Any notice to be given under this agreement shall be in writing and shall be deemed to have been given if delivered to, or sent by prepaid registered post addressed to, the respective addresses of the parties appearing on the first page of this agreement (or to such other address as one party provides to the other in a notice given accordingly to this paragraph).  Where a notice is given by registered post it shall be conclusively deemed to be given and received on the fifth day of its deposit in a Canada post office at any place in Canada.
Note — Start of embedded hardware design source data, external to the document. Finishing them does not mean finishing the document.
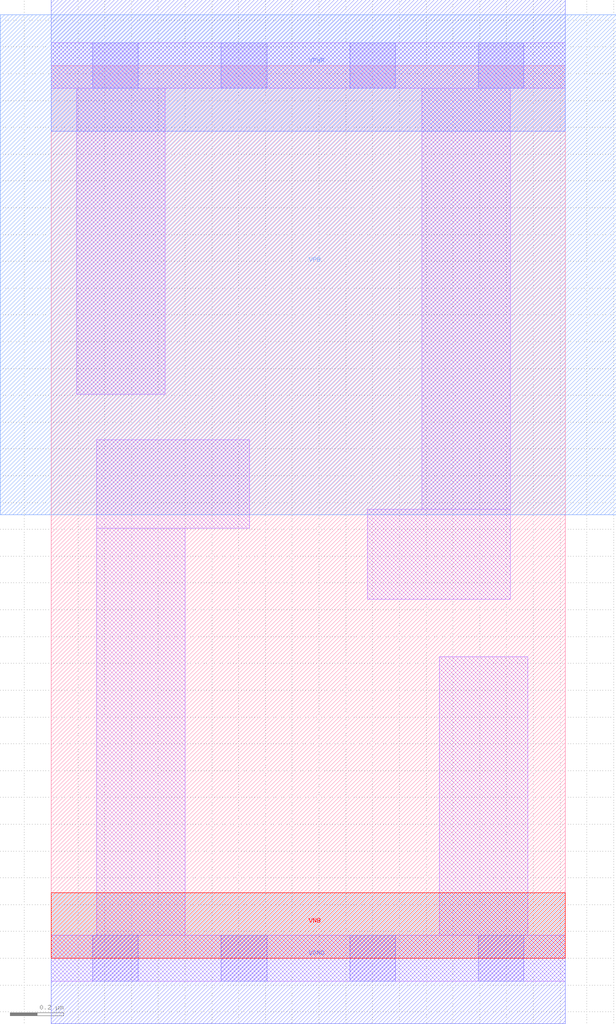
<source format=lef>
# Copyright 2020 The SkyWater PDK Authors
#
# Licensed under the Apache License, Version 2.0 (the "License");
# you may not use this file except in compliance with the License.
# You may obtain a copy of the License at
#
#     https://www.apache.org/licenses/LICENSE-2.0
#
# Unless required by applicable law or agreed to in writing, software
# distributed under the License is distributed on an "AS IS" BASIS,
# WITHOUT WARRANTIES OR CONDITIONS OF ANY KIND, either express or implied.
# See the License for the specific language governing permissions and
# limitations under the License.
#
# SPDX-License-Identifier: Apache-2.0

VERSION 5.7 ;
  NOWIREEXTENSIONATPIN ON ;
  DIVIDERCHAR "/" ;
  BUSBITCHARS "[]" ;
MACRO sky130_fd_sc_lp__decap_4
  CLASS CORE SPACER ;
  FOREIGN sky130_fd_sc_lp__decap_4 ;
  ORIGIN  0.000000  0.000000 ;
  SIZE  1.920000 BY  3.330000 ;
  SYMMETRY X Y R90 ;
  SITE unit ;
  PIN VNB
    PORT
      LAYER pwell ;
        RECT 0.000000 0.000000 1.920000 0.245000 ;
    END
  END VNB
  PIN VPB
    PORT
      LAYER nwell ;
        RECT -0.190000 1.655000 2.110000 3.520000 ;
    END
  END VPB
  PIN VGND
    DIRECTION INOUT ;
    USE GROUND ;
    PORT
      LAYER met1 ;
        RECT 0.000000 -0.245000 1.920000 0.245000 ;
    END
  END VGND
  PIN VPWR
    DIRECTION INOUT ;
    USE POWER ;
    PORT
      LAYER met1 ;
        RECT 0.000000 3.085000 1.920000 3.575000 ;
    END
  END VPWR
  OBS
    LAYER li1 ;
      RECT 0.000000 -0.085000 1.920000 0.085000 ;
      RECT 0.000000  3.245000 1.920000 3.415000 ;
      RECT 0.095000  2.105000 0.425000 3.245000 ;
      RECT 0.170000  0.085000 0.500000 1.605000 ;
      RECT 0.170000  1.605000 0.740000 1.935000 ;
      RECT 1.180000  1.340000 1.715000 1.675000 ;
      RECT 1.385000  1.675000 1.715000 3.245000 ;
      RECT 1.450000  0.085000 1.780000 1.125000 ;
    LAYER mcon ;
      RECT 0.155000 -0.085000 0.325000 0.085000 ;
      RECT 0.155000  3.245000 0.325000 3.415000 ;
      RECT 0.635000 -0.085000 0.805000 0.085000 ;
      RECT 0.635000  3.245000 0.805000 3.415000 ;
      RECT 1.115000 -0.085000 1.285000 0.085000 ;
      RECT 1.115000  3.245000 1.285000 3.415000 ;
      RECT 1.595000 -0.085000 1.765000 0.085000 ;
      RECT 1.595000  3.245000 1.765000 3.415000 ;
  END
END sky130_fd_sc_lp__decap_4
END LIBRARY

</source>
Either party may terminate this agreement without notice or other act if:


(a)

Either party is in default in any material respect in the performance of any of its obligations under this Agreement or otherwise commit any material breach of this Agreement, and such default continues after thirty (30) days written notice from the non defaulting party to the defaulting party stating the particulars of such default.

(b)

Bankruptcy or insolvency proceedings are instituted by or against the other party or the other party as adjudicated a bankrupt, becomes insolvent, makes an assignment for the benefit of creditors or proposes or makes any arrangements for the liquidation of its debts or a receiver or receiver-manager is appointed with respect to any or all of the assets of the other party.

(c)

The Company may terminate this agreement with or without notice or other act if there is any change in the current control and/or management of Caravel which changes shall be unacceptable to the Company in the Company’s sole discretion.  This agreement is not assignable by Caravel, either directly or indirectly, without the written consent of the Company, which consent may be arbitrarily withheld.


6.

MISCELLANEOUS


6.01

This agreement may not be assigned by either party without the prior written consent of the other.

6.02

This agreement supersedes any prior agreement, verbal or written, made between the parties relating to the subject matter hereof, and states the entire agreement between the parties.  This agreement may be supplemented, altered, amended, modified or revoked by the parties only in writing.

6.03

The titles of headings to the respective paragraphs of this agreement shall be regarded as having been used for reference and convenience only.

6.04

This agreement shall enure to the benefit of and be binding upon the parties hereto and their respective heirs, executors, administrators, successors and permitted assigns.

6.05

This agreement shall be governed by and interpreted in accordance with the laws of British Columbia, Canada.

6.06

Time shall be of the essence of this agreement.

6.07

The relationship between the Company and Caravel is intended to be and shall be that of Principal and Independent Contractor.  The parties hereto acknowledge and agree that Caravel is not an employee, partner or joint venturer of the Company.  Caravel shall not act or attempt to act, or represent itself, directly or by implication, as an employee, partner or joint venturer of the Company.

6.08

The parties hereto acknowledge and agree that the Company is not appointing Caravel as its agent and that Caravel has no authority, either real or implied, to enter into any contracts or to otherwise bind the Company contractually.

6.09

Caravel shall not enter into any agreement, contract or arrangement with any stock exchange, with any regulatory authority or with any person, firm or corporation imposing any legal obligation or liability of any kind whatsoever on the Company.







IN WITNESS WHEREOF the parties hereto have executed this agreement as of the day and year first above written.


Nation Energy Inc.




________________________________________.

Director



CARAVEL MANAGEMENT  CORP.  




________________________________________.